目录
现有的大数据平台版本
组件 | 版本 |
hadoop | 2.7.3 |
hive | 1.2.1 |
因业务需要引入spark组件,引入的为最新版本spark3.0.1。
业务上做测试,将Dataframe数据写入hive中。
scala代码
package com.shenyun.scala.exchange
import org.apache.spark.sql.types.{StringType, StructField, StructType}
import org.apache.spark.sql.{Row, SparkSession}
object DfToHive {
def main(args: Array[String]){
System.setProperty("HADOOP_USER_NAME","root");
//初始化参数
val builder = SparkSession.builder()
//本地模式需要设置该行
//也可以VM OPTION设置 :-Dspark.master=local
if(args!=null&&args.size>0&&args(0).equals("dev")){
builder.master("local[2]")
}
builder.appName(this.getClass.getName)
//启用hive
builder.enableHiveSupport()
//设置工作目录,正式环境可以不用设置
// builder.config("spark.sql.warehouse.dir", "D:\\tmp\\spark")

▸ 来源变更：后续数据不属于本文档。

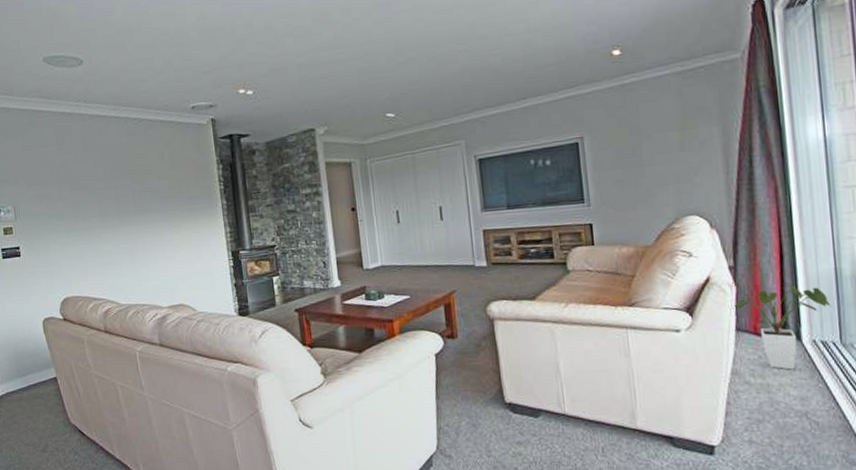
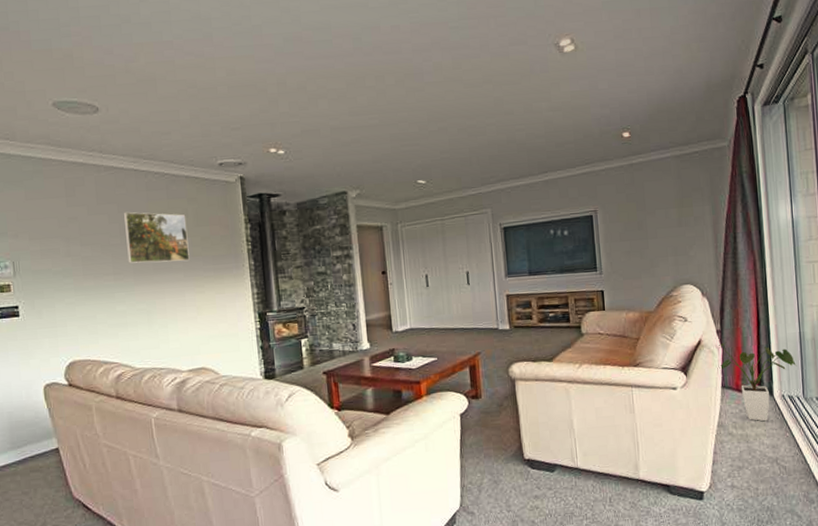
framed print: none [106,157,167,206] -> present [123,212,190,264]

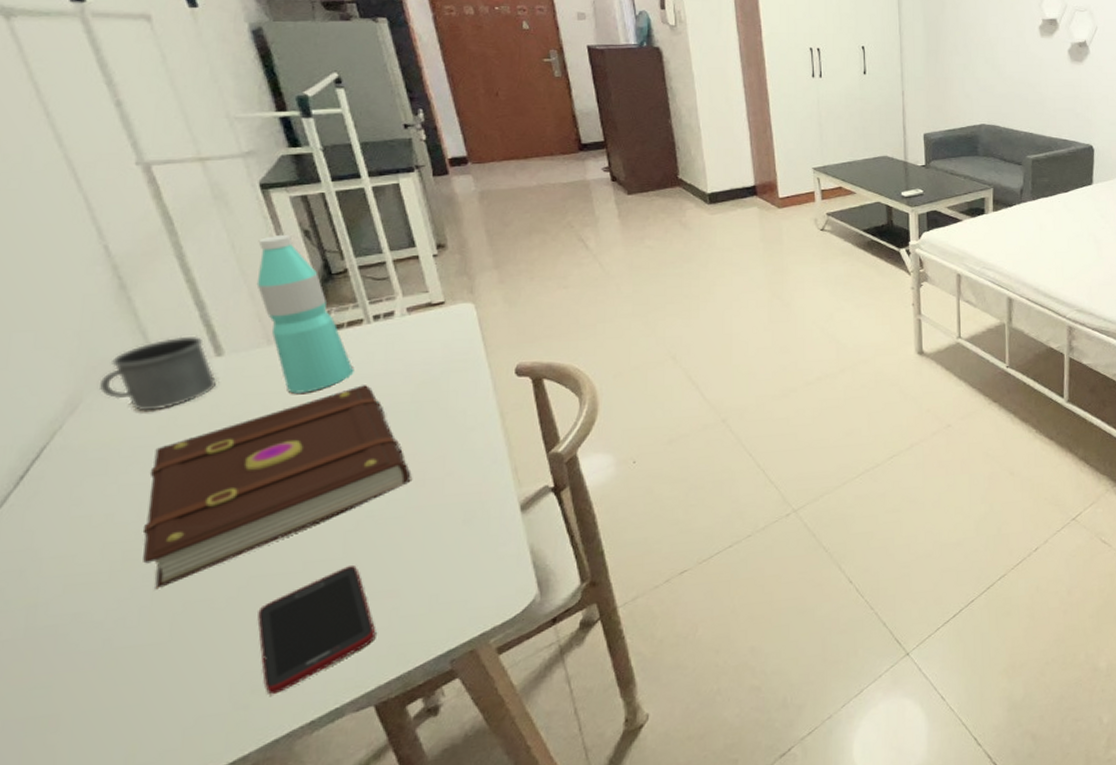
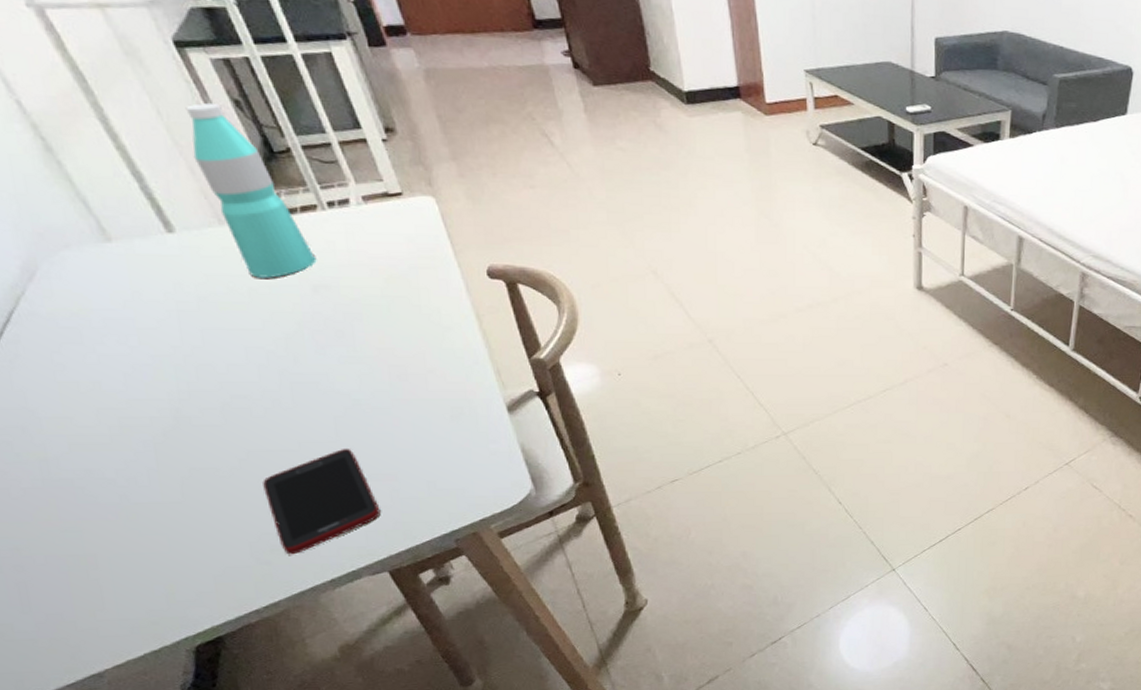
mug: present [98,335,216,412] -> none [51,208,174,284]
book: present [142,385,411,590] -> none [125,275,393,455]

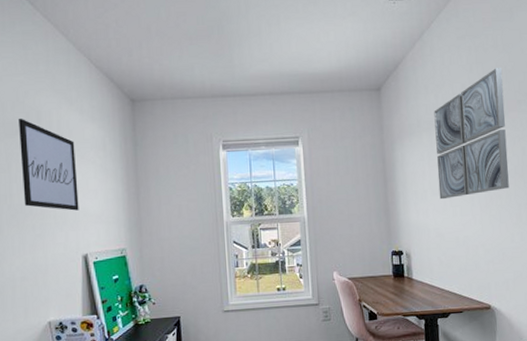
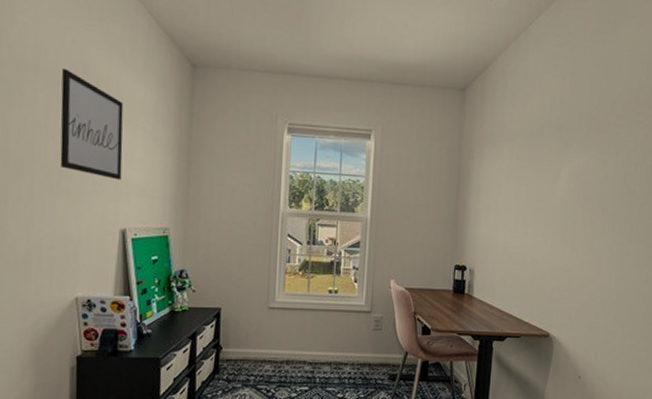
wall art: present [434,68,509,200] -> none [512,83,596,217]

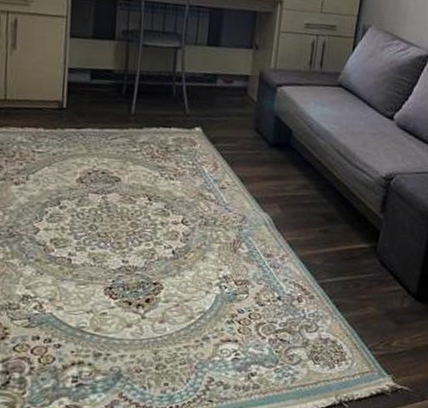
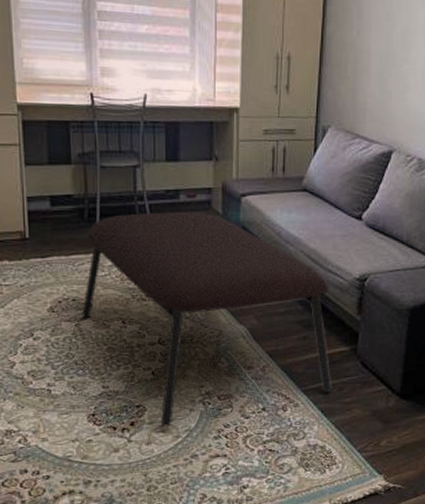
coffee table: none [109,93,355,307] -> present [82,211,332,427]

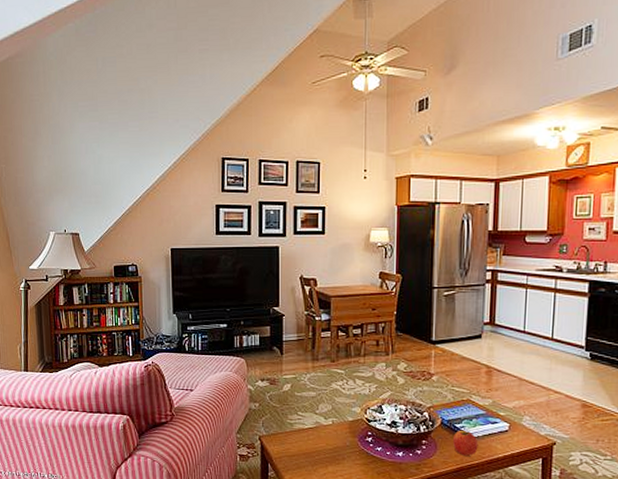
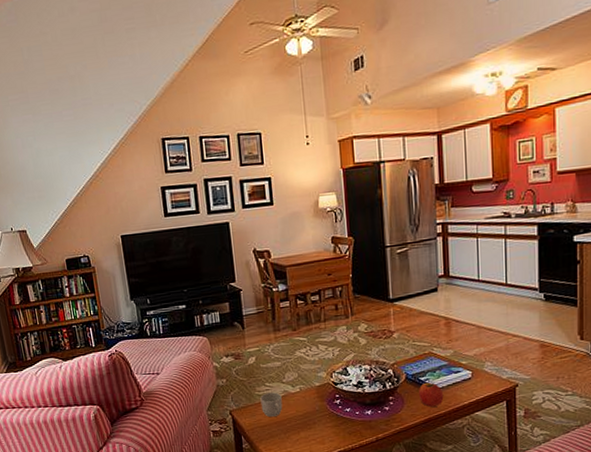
mug: none [291,422,313,448] -> present [260,392,283,418]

val spark = builder.getOrCreate();
import spark.implicits._
// val studentRDD
// studentRDD=spark.sparkContext.textFile("file:///D:\\workplace\\scala\\scala-spark\\src\\main\\resources\\exchange\\student.data")
val studentRDD = spark.sparkContext.textFile("/user/luoyong/data/student.data")
val head = studentRDD.first()
val studentRDDData = studentRDD
.filter(row => row!=head)
.map(x => x.split("\\|"))
.map(x => Row(x(0),x(1),x(2),x(3)))
val schema=StructType(Array(
StructField ("id", StringType, nullable = true)
,StructField ("name", StringType, nullable = true)
,StructField ("phone", StringType, nullable = true)
,StructField ("email", StringType, nullable = true))
)
val studentDf=spark.createDataFrame(studentRDDData,schema)
studentDf.createOrReplaceTempView("student_tmp");
spark.sql("insert into luoyong.student_ly select id,name,phone,email from student_tmp");
//关闭
spark.stop()
}
}
pom.xml,
注意这种引用方式访问高版本的hive应该是没有问题的(为测试,理论应该是的)
<dependency>
<groupId>org.apache.spark</groupId>
<artifactId>spark-sql_2.12</artifactId>
<version>3.0.1</version>
<scope>provided</scope>
</dependency>
<dependency>
<groupId>org.apache.spark</groupId>
<artifactId>spark-hive_2.12</artifactId>
<version>3.0.1</version>
<scope>provided</scope>
</dependency>
<dependency>
<groupId>org.apache.spark</groupId>
<artifactId>spark-hive-thriftserver_2.12</artifactId>
<version>3.0.1</version>
<scope>provided</scope>
</dependency>
WARN metadata.Hive: Failed to register all functions.
org.apache.hadoop.hive.ql.metadata.HiveException: org.apache.thrift.TApplicationException: Invalid method name: 'get_all_functions'
20/12/17 11:19:56 INFO hive.metastore: Connected to metastore.
20/12/17 11:19:56 WARN metadata.Hive: Failed to register all functions.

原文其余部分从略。